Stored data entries
== Segment start ==
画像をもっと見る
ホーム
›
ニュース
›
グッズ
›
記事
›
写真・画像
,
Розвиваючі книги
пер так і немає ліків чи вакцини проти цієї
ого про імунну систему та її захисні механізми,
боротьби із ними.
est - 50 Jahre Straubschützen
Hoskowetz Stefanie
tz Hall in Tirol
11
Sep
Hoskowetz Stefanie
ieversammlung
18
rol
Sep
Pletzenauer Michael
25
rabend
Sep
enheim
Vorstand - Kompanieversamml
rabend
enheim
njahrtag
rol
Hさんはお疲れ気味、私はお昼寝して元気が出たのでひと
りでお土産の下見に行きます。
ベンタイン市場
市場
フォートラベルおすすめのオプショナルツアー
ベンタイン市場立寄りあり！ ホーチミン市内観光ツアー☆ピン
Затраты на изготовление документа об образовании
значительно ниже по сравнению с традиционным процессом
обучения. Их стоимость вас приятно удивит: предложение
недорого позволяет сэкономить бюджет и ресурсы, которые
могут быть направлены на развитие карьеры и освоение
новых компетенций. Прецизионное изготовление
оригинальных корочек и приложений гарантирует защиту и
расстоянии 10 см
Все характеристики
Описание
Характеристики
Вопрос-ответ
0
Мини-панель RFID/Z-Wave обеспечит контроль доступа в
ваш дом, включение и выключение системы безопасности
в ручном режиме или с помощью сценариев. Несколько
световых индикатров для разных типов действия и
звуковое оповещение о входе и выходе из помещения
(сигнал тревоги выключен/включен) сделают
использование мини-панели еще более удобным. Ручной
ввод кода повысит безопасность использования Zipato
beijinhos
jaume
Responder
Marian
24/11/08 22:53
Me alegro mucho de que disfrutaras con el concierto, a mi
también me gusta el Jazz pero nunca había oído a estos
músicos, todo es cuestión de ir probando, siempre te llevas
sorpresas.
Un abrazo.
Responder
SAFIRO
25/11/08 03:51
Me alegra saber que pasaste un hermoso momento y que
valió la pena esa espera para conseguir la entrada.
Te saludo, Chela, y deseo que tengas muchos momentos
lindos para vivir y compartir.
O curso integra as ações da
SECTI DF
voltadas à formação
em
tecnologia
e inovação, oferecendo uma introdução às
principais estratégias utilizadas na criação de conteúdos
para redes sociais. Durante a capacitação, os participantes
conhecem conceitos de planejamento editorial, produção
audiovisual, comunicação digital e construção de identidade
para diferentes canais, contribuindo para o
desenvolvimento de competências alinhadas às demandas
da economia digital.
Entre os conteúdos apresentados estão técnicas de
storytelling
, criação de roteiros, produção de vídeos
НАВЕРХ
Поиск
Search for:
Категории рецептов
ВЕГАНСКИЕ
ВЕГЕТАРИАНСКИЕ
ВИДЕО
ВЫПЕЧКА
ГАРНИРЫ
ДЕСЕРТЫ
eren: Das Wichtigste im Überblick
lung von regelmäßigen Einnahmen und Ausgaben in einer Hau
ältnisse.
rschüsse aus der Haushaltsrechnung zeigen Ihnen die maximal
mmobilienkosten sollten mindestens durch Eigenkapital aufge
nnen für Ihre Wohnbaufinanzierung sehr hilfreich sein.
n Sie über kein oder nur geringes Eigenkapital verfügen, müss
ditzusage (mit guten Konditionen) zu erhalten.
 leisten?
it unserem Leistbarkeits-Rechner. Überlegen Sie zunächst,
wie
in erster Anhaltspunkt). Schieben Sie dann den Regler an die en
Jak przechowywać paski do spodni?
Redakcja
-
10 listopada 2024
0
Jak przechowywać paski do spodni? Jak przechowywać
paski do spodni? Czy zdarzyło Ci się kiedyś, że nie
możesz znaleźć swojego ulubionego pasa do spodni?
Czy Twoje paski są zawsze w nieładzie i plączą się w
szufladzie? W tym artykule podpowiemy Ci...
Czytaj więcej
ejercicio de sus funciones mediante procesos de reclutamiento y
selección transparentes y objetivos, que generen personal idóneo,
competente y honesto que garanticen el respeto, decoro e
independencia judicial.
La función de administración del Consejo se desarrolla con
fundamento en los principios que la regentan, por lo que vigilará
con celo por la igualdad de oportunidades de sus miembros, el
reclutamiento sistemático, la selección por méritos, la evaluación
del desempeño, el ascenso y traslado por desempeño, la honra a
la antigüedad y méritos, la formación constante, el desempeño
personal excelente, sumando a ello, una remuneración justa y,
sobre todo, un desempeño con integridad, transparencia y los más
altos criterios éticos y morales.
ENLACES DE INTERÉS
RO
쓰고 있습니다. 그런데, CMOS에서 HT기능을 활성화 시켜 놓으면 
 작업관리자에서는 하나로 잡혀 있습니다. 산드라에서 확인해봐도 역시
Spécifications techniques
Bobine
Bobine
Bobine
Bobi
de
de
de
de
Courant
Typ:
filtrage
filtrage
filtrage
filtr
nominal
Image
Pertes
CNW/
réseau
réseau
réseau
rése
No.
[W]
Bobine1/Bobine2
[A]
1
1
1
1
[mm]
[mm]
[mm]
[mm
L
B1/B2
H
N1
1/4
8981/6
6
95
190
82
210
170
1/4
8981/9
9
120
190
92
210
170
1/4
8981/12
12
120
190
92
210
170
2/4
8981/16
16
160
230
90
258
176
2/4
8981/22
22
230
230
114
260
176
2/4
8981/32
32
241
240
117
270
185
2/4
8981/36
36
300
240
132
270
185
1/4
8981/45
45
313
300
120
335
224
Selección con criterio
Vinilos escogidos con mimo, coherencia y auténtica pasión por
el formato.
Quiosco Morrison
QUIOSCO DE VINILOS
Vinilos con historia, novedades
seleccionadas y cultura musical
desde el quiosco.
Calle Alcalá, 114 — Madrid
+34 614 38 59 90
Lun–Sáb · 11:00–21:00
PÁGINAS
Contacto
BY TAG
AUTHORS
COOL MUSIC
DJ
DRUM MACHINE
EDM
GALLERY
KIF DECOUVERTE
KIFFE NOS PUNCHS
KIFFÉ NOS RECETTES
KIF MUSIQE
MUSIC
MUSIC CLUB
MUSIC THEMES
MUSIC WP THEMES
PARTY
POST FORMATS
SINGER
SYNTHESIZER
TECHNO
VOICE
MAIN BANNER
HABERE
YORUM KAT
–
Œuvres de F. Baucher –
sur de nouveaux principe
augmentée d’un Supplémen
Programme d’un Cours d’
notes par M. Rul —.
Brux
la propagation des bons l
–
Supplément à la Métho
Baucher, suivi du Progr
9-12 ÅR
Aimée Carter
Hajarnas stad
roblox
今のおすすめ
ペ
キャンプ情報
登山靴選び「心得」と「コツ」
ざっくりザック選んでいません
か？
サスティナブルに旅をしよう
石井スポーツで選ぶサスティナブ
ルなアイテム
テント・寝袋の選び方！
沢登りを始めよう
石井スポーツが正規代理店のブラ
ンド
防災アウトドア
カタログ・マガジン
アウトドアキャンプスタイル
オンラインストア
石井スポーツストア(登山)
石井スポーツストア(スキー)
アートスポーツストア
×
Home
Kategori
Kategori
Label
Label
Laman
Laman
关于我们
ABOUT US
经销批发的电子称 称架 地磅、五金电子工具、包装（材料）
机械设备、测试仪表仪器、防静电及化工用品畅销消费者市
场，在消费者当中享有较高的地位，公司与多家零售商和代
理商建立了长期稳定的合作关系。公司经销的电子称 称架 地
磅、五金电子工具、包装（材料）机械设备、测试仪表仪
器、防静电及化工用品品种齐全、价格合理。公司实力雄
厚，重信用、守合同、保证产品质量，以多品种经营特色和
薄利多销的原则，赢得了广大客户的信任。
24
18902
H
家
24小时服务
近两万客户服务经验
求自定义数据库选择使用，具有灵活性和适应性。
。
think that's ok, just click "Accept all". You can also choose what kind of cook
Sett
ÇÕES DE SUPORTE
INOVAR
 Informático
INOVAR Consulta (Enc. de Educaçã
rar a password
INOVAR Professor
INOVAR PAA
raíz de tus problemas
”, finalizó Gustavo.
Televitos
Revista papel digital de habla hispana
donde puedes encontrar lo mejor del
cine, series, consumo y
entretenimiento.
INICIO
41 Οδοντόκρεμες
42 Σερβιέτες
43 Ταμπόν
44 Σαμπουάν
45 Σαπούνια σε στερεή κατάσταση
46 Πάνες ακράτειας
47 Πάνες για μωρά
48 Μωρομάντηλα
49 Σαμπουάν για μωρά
== Segment end ==
* [Task description]: In the stretch from the start of the entries through the line containing "ベンタイン市場立寄りあり！ ホーチミン市内観光ツアー☆ピン", switch every "Sep" to "Okt" and give those lines again, leaving everything else as it is.

* [Solution to this problem]:
画像をもっと見る
ホーム
›
ニュース
›
グッズ
›
記事
›
写真・画像
,
Розвиваючі книги
пер так і немає ліків чи вакцини проти цієї
ого про імунну систему та її захисні механізми,
боротьби із ними.
est - 50 Jahre Straubschützen
Hoskowetz Stefanie
tz Hall in Tirol
11
Okt
Hoskowetz Stefanie
ieversammlung
18
rol
Okt
Pletzenauer Michael
25
rabend
Okt
enheim
Vorstand - Kompanieversamml
rabend
enheim
njahrtag
rol
Hさんはお疲れ気味、私はお昼寝して元気が出たのでひと
りでお土産の下見に行きます。
ベンタイン市場
市場
フォートラベルおすすめのオプショナルツアー
ベンタイン市場立寄りあり！ ホーチミン市内観光ツアー☆ピン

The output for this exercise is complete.